A year ago today I was at a resort in suburban Albuquerque NM. It was a nice spring day, and I walked down to the Rio Grande River and saw this tree which was winning the race to be first to leaf out for 2011.
Today, exactly one year later, I went to my favorite little park in my suburban St. Paul MN community, and took a photo of a typical tree from roughly the same perspective as I did a year ago.
If anything, the Minnesota tree is further along this April 10 than its New Mexico neighbor ten degrees of Latitude (roughly 700 miles) to the south was exactly a year ago. The tree in Woodbury MN seems, among its peers, to be about average in leaf development this April 10; last years New Mexico tree was far ahead of its neighbors, which is why it attracted my attention back then.
What is going on?
I’m not a fool.

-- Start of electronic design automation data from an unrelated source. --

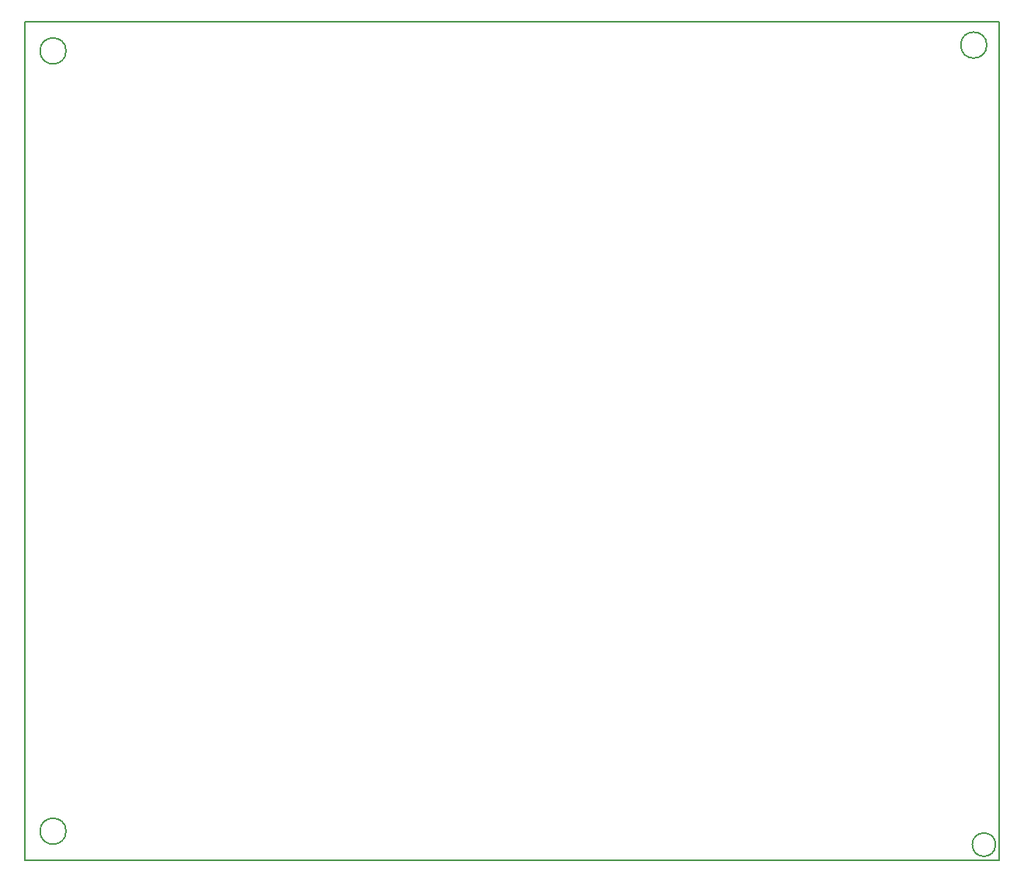
<source format=gm1>
G04 #@! TF.GenerationSoftware,KiCad,Pcbnew,5.0.0-rc1-44a33f2~62~ubuntu16.04.1*
G04 #@! TF.CreationDate,2018-05-19T12:26:42+02:00*
G04 #@! TF.ProjectId,shield2018,736869656C64323031382E6B69636164,1.0*
G04 #@! TF.SameCoordinates,Original*
G04 #@! TF.FileFunction,Profile,NP*
%FSLAX46Y46*%
G04 Gerber Fmt 4.6, Leading zero omitted, Abs format (unit mm)*
G04 Created by KiCad (PCBNEW 5.0.0-rc1-44a33f2~62~ubuntu16.04.1) date Sat May 19 12:26:42 2018*
%MOMM*%
%LPD*%
G01*
G04 APERTURE LIST*
%ADD10C,0.150000*%
%ADD11C,0.200000*%
G04 APERTURE END LIST*
D10*
X163670000Y-160850000D02*
G75*
G03X163670000Y-160850000I-1270000J0D01*
G01*
X162709903Y-73660000D02*
G75*
G03X162709903Y-73660000I-1419903J0D01*
G01*
X62379903Y-159385000D02*
G75*
G03X62379903Y-159385000I-1419903J0D01*
G01*
D11*
X62379903Y-74295000D02*
G75*
G03X62379903Y-74295000I-1419903J0D01*
G01*
D10*
X57912000Y-89408000D02*
X57912000Y-162560000D01*
X57912000Y-89408000D02*
X57912000Y-71120000D01*
X57912000Y-162560000D02*
X164084000Y-162560000D01*
X164084000Y-71120000D02*
X57912000Y-71120000D01*
X164084000Y-162560000D02*
X164084000Y-71120000D01*
M02*

</source>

There are many variables that might possibly lead to the unusual “twinning” of two trees of different species far distant from each other. There are differences in weather, day to day. Etc. Etc. Etc.
For certain, however, March, 2012, was an exceptionally warm month. Odd and often unusually severe weather, from droughts to storms, seem more frequent, and more and more certainly linked to human behavior. (UPDATE: Yahoo News had this about March, 2012, on April 15.)

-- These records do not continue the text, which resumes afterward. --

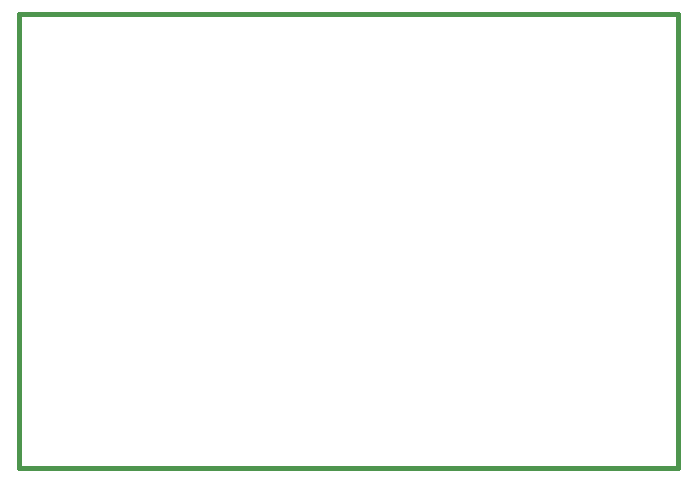
<source format=gko>
%FSLAX33Y33*%
%MOMM*%
%ADD10C,0.381*%
D10*
%LNpath-1*%
G01*
X0Y0D02*
X55800Y0D01*
X55800Y38500*
X0Y38500*
X0Y0*
%LNmechanical details_traces*%
M02*
</source>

There is something else going and on, and except for those mired in fantasy or with a particular vested interest in maintaining a particular illusion that climate is not changing, and that humanity has nothing to do with it, the debate is over: we humans in the industrialized world have had a great deal to do with the changes we are seeing, and while we don’t know the precise consequences for each of us where we live, there are definitely consequences and they are likely not going to be pleasant.
It was seven years ago this summer that we saw Al Gore make a powerful presentation in St. Paul on what he called the “Inconvenient Truth” of Climate Change. And a year later, we saw his powerful film on the topic. (It can now be easily accessed everywhere.)
An Inconvenient Truth has survived vicious criticism over the years: About a year ago I heard a well known climate scientist say he’d give An Inconvenient Truth 90% for accuracy – a very high grade in anyone’s league, especially when it comes to complex science.
Listen. Learn. Close down the denial mechanism.
Humanity – especially the developed industrialized world – is doing ourselves in and it bodes ill for the future of succeeding generations, perhaps even our own generation.
Check in once in awhile at the website of a new organization called Science Debate.
A while ago I asked a good friend who’s passionate about this subject to recommend a single website he thought would be a good portal for ongoing information. Here’s what he recommended.
But whether these sources, or any one of many others, get engaged and do your part to stop the denial.
As farmers have known forever, weather and climate are bigger than we are.
We are fools to make them even larger factors in our future than they would naturally be.
UPDATE APRIL 11, 2012:
from Lee Dechert, St. Paul: Within the climate science community, Skeptical Science is regarded as the best up-to-date source for a basic understanding of climate science, and for countering misinformation and disinformation on that science. Al Gore is a good example. Last year Minnesota Sen. Bill Ingebrigtsen and his GOP committee members rejected and ridiculed Prof. John Abraham’s expert testimony that opposed rescinding a state law that limits emissions from coal-fired power plants and prohibits construction of new plants. I e-mailed a complaint to him; he replied in part by ridiculing Al Gore; I responded in part by saying there are people who also deny the holocaust. His co-authored bill was based on an ALEC “model bill” and was one of the environmental roll-back bills vetoed by DFL Gov. Mark Dayton. The GOP, with its Tea Party backers, is the only major political party on our planet that has officially denied the reality of human-induced global warming and is opposing public and private efforts to reverse it and adapt to its climate change impacts. The International Energy Agency has warned that some impacts will soon be irreversible.